**Source excerpt**
....

The description of the game itself was amazing. It’s no mean feat to move someone from the real world to an immersive game and create a completely believable scenario, but Cartwright did just that. There are rules to the game; the characters have stats and weaknesses, meaning they have to work as a team. No one character is perfect. Lexi might be fast and stealthy, but their stress levels can immobilise them at the worst moments. Likewise, Indi might be the huge warrior of the group, but his stamina is low. The characters had item slots and could only loot at specific times like once a zombie was dead and had to rest to level up. I loved how perfectly depicted the co-op game was.
Make no mistake, though, this is a political story, but perhaps not in the way you think. At the start of the novel, Lex felt like spending time online on forums talking about things was how they were going to instigate change. However, no matter what your political leanings are, we know that just talking on message boards will not change the world. This story is about Lex learning and discovering how far they are prepared to go to achieve real change.

....

**Entries supplied**

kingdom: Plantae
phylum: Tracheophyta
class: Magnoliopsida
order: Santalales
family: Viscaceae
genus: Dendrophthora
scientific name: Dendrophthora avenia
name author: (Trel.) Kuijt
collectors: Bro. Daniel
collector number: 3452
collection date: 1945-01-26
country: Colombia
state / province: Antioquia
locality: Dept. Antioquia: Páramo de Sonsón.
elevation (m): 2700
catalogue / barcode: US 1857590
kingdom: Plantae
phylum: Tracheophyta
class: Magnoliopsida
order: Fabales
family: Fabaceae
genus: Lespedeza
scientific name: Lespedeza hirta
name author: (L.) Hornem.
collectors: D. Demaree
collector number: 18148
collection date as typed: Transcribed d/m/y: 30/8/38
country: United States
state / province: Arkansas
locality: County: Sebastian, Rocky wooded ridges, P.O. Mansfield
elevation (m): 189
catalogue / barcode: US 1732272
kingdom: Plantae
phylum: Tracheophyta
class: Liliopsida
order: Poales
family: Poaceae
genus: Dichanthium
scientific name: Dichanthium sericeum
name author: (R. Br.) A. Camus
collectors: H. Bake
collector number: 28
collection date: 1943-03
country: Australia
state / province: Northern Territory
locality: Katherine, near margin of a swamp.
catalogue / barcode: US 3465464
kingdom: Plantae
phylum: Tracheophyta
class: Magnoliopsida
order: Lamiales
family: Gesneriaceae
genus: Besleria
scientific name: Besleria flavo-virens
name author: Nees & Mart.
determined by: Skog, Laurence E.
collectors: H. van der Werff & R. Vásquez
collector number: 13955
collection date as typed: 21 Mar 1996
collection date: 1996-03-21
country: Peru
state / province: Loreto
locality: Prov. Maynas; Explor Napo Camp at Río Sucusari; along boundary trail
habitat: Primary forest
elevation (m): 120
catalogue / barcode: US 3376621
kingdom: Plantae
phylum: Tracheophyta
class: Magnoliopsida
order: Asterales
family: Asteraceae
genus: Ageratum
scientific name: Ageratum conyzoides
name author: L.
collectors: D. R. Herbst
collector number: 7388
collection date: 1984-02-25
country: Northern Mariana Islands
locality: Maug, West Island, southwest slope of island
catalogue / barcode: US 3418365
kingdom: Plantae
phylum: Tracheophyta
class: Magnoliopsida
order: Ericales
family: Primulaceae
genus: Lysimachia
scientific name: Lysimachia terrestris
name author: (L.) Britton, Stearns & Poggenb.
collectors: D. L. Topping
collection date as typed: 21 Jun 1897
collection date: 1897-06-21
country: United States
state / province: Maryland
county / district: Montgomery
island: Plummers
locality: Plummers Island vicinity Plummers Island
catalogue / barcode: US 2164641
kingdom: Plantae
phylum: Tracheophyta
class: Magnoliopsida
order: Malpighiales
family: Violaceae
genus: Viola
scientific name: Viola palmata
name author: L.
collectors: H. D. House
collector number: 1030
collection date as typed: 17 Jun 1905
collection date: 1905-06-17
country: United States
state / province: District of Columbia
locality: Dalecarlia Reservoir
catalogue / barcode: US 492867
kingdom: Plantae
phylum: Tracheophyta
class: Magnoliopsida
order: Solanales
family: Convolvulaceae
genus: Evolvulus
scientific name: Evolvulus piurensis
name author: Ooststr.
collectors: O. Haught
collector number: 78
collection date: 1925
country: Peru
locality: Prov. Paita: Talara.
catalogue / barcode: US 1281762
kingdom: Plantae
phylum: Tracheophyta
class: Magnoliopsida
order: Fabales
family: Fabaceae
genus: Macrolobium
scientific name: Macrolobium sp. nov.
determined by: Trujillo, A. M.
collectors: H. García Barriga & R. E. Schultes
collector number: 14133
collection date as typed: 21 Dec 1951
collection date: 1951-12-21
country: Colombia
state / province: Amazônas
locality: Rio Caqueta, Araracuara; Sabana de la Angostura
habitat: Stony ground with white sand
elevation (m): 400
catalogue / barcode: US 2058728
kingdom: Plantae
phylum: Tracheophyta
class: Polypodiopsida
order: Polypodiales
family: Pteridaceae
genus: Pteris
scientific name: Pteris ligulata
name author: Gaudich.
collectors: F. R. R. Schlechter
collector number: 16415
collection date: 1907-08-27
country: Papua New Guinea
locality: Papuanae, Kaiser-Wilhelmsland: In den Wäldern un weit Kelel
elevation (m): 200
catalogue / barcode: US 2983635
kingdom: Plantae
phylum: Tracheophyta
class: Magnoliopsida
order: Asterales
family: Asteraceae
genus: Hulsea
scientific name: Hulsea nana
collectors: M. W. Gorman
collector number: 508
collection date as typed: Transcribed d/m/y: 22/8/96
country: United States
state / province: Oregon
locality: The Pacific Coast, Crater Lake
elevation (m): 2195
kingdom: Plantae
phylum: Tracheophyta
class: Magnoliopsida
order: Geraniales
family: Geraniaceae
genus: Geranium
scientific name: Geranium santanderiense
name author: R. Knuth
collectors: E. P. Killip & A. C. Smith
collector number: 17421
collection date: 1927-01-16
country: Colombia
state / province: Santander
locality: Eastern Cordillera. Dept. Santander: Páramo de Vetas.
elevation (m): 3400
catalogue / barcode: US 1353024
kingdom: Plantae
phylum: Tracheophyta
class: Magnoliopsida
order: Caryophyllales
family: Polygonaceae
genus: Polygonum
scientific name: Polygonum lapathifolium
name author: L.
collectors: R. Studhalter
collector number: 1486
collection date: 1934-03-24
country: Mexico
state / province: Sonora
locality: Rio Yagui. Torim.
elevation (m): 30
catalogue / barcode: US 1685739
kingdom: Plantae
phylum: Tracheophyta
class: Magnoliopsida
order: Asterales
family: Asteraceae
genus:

....

**Job 1**
Please return the passage of the book review that begins at the words "The description of" and stops after "co-op game was.".
**Job 2**
Answer these from the book review:
(a) What is low for Indi?
(b) At the start of the novel, what did Lex feel was the way to instigate change?
(c) According to the review, what is the story about?
Work only from the book review above.

**Exercise result 1**
The description of the game itself was amazing. It’s no mean feat to move someone from the real world to an immersive game and create a completely believable scenario, but Cartwright did just that. There are rules to the game; the characters have stats and weaknesses, meaning they have to work as a team. No one character is perfect. Lexi might be fast and stealthy, but their stress levels can immobilise them at the worst moments. Likewise, Indi might be the huge warrior of the group, but his stamina is low. The characters had item slots and could only loot at specific times like once a zombie was dead and had to rest to level up. I loved how perfectly depicted the co-op game was.

**Exercise result 2**
(a) His stamina.
(b) Spending time online on forums talking about things.
(c) Lex learning and discovering how far they are prepared to go to achieve real change.